• [Records to process]

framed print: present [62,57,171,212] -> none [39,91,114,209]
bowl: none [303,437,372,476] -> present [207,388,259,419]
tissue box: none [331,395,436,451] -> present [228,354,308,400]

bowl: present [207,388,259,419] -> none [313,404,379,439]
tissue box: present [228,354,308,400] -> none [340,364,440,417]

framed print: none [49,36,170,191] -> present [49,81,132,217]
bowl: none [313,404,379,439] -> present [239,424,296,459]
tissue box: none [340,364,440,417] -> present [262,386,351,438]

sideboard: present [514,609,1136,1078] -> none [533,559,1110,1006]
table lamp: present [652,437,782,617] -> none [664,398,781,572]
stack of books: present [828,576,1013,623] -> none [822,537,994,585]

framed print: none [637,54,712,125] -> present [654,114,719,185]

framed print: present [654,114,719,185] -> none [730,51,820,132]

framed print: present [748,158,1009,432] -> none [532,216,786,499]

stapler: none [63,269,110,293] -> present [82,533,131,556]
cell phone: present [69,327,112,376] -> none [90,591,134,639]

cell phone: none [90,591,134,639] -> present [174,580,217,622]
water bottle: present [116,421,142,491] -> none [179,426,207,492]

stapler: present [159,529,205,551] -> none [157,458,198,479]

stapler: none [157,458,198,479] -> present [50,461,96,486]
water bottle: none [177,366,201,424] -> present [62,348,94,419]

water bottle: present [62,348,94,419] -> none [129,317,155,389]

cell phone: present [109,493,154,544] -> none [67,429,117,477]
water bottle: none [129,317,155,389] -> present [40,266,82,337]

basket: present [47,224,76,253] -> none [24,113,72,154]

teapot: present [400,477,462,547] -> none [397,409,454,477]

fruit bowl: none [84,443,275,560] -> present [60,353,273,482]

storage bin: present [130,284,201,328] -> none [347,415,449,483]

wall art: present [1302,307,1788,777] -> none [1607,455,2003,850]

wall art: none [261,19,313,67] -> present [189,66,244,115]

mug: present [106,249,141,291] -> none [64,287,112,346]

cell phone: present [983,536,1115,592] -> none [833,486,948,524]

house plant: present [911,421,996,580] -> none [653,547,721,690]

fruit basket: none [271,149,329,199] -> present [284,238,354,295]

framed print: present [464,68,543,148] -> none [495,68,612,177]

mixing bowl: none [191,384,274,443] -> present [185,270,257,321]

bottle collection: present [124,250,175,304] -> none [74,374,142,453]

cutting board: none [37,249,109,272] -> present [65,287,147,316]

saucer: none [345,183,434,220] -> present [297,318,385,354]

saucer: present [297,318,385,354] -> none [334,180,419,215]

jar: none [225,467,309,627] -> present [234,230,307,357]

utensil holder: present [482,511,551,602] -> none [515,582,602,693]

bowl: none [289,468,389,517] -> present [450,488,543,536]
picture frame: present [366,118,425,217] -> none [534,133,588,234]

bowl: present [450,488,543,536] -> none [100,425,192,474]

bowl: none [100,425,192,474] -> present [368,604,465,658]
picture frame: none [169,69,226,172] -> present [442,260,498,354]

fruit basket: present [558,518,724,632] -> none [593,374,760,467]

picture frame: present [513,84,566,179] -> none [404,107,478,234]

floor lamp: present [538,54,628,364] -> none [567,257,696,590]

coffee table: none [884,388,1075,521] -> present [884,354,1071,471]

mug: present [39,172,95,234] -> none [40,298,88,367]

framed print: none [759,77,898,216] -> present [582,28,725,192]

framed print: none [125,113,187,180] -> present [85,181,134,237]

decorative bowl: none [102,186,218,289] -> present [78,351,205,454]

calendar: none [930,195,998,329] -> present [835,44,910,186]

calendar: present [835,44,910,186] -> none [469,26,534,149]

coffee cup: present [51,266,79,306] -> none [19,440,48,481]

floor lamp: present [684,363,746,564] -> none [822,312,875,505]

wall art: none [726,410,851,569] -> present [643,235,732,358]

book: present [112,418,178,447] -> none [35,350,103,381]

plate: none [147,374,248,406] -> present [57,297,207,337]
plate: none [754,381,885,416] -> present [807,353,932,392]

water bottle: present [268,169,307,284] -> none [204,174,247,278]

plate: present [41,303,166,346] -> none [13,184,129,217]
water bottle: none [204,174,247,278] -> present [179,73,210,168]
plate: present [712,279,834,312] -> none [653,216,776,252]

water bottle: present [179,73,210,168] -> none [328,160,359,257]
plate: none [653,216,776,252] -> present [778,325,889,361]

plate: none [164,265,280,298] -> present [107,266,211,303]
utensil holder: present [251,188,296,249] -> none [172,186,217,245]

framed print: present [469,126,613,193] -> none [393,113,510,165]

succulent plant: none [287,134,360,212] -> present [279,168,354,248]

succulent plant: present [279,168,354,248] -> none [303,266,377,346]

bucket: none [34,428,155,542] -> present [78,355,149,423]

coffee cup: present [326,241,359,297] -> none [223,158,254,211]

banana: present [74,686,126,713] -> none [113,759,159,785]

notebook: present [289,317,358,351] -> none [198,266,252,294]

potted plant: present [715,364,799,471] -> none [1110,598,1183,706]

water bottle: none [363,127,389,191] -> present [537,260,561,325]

• [What needs to be done] Copy every line of the listing, exact to the last character.

• [Answer section]
framed print: present [62,57,171,212] -> none [39,91,114,209]
bowl: none [303,437,372,476] -> present [207,388,259,419]
tissue box: none [331,395,436,451] -> present [228,354,308,400]

bowl: present [207,388,259,419] -> none [313,404,379,439]
tissue box: present [228,354,308,400] -> none [340,364,440,417]

framed print: none [49,36,170,191] -> present [49,81,132,217]
bowl: none [313,404,379,439] -> present [239,424,296,459]
tissue box: none [340,364,440,417] -> present [262,386,351,438]

sideboard: present [514,609,1136,1078] -> none [533,559,1110,1006]
table lamp: present [652,437,782,617] -> none [664,398,781,572]
stack of books: present [828,576,1013,623] -> none [822,537,994,585]

framed print: none [637,54,712,125] -> present [654,114,719,185]

framed print: present [654,114,719,185] -> none [730,51,820,132]

framed print: present [748,158,1009,432] -> none [532,216,786,499]

stapler: none [63,269,110,293] -> present [82,533,131,556]
cell phone: present [69,327,112,376] -> none [90,591,134,639]

cell phone: none [90,591,134,639] -> present [174,580,217,622]
water bottle: present [116,421,142,491] -> none [179,426,207,492]

stapler: present [159,529,205,551] -> none [157,458,198,479]

stapler: none [157,458,198,479] -> present [50,461,96,486]
water bottle: none [177,366,201,424] -> present [62,348,94,419]

water bottle: present [62,348,94,419] -> none [129,317,155,389]

cell phone: present [109,493,154,544] -> none [67,429,117,477]
water bottle: none [129,317,155,389] -> present [40,266,82,337]

basket: present [47,224,76,253] -> none [24,113,72,154]

teapot: present [400,477,462,547] -> none [397,409,454,477]

fruit bowl: none [84,443,275,560] -> present [60,353,273,482]

storage bin: present [130,284,201,328] -> none [347,415,449,483]

wall art: present [1302,307,1788,777] -> none [1607,455,2003,850]

wall art: none [261,19,313,67] -> present [189,66,244,115]

mug: present [106,249,141,291] -> none [64,287,112,346]

cell phone: present [983,536,1115,592] -> none [833,486,948,524]

house plant: present [911,421,996,580] -> none [653,547,721,690]

fruit basket: none [271,149,329,199] -> present [284,238,354,295]

framed print: present [464,68,543,148] -> none [495,68,612,177]

mixing bowl: none [191,384,274,443] -> present [185,270,257,321]

bottle collection: present [124,250,175,304] -> none [74,374,142,453]

cutting board: none [37,249,109,272] -> present [65,287,147,316]

saucer: none [345,183,434,220] -> present [297,318,385,354]

saucer: present [297,318,385,354] -> none [334,180,419,215]

jar: none [225,467,309,627] -> present [234,230,307,357]

utensil holder: present [482,511,551,602] -> none [515,582,602,693]

bowl: none [289,468,389,517] -> present [450,488,543,536]
picture frame: present [366,118,425,217] -> none [534,133,588,234]

bowl: present [450,488,543,536] -> none [100,425,192,474]

bowl: none [100,425,192,474] -> present [368,604,465,658]
picture frame: none [169,69,226,172] -> present [442,260,498,354]

fruit basket: present [558,518,724,632] -> none [593,374,760,467]

picture frame: present [513,84,566,179] -> none [404,107,478,234]

floor lamp: present [538,54,628,364] -> none [567,257,696,590]

coffee table: none [884,388,1075,521] -> present [884,354,1071,471]

mug: present [39,172,95,234] -> none [40,298,88,367]

framed print: none [759,77,898,216] -> present [582,28,725,192]

framed print: none [125,113,187,180] -> present [85,181,134,237]

decorative bowl: none [102,186,218,289] -> present [78,351,205,454]

calendar: none [930,195,998,329] -> present [835,44,910,186]

calendar: present [835,44,910,186] -> none [469,26,534,149]

coffee cup: present [51,266,79,306] -> none [19,440,48,481]

floor lamp: present [684,363,746,564] -> none [822,312,875,505]

wall art: none [726,410,851,569] -> present [643,235,732,358]

book: present [112,418,178,447] -> none [35,350,103,381]

plate: none [147,374,248,406] -> present [57,297,207,337]
plate: none [754,381,885,416] -> present [807,353,932,392]

water bottle: present [268,169,307,284] -> none [204,174,247,278]

plate: present [41,303,166,346] -> none [13,184,129,217]
water bottle: none [204,174,247,278] -> present [179,73,210,168]
plate: present [712,279,834,312] -> none [653,216,776,252]

water bottle: present [179,73,210,168] -> none [328,160,359,257]
plate: none [653,216,776,252] -> present [778,325,889,361]

plate: none [164,265,280,298] -> present [107,266,211,303]
utensil holder: present [251,188,296,249] -> none [172,186,217,245]

framed print: present [469,126,613,193] -> none [393,113,510,165]

succulent plant: none [287,134,360,212] -> present [279,168,354,248]

succulent plant: present [279,168,354,248] -> none [303,266,377,346]

bucket: none [34,428,155,542] -> present [78,355,149,423]

coffee cup: present [326,241,359,297] -> none [223,158,254,211]

banana: present [74,686,126,713] -> none [113,759,159,785]

notebook: present [289,317,358,351] -> none [198,266,252,294]

potted plant: present [715,364,799,471] -> none [1110,598,1183,706]

water bottle: none [363,127,389,191] -> present [537,260,561,325]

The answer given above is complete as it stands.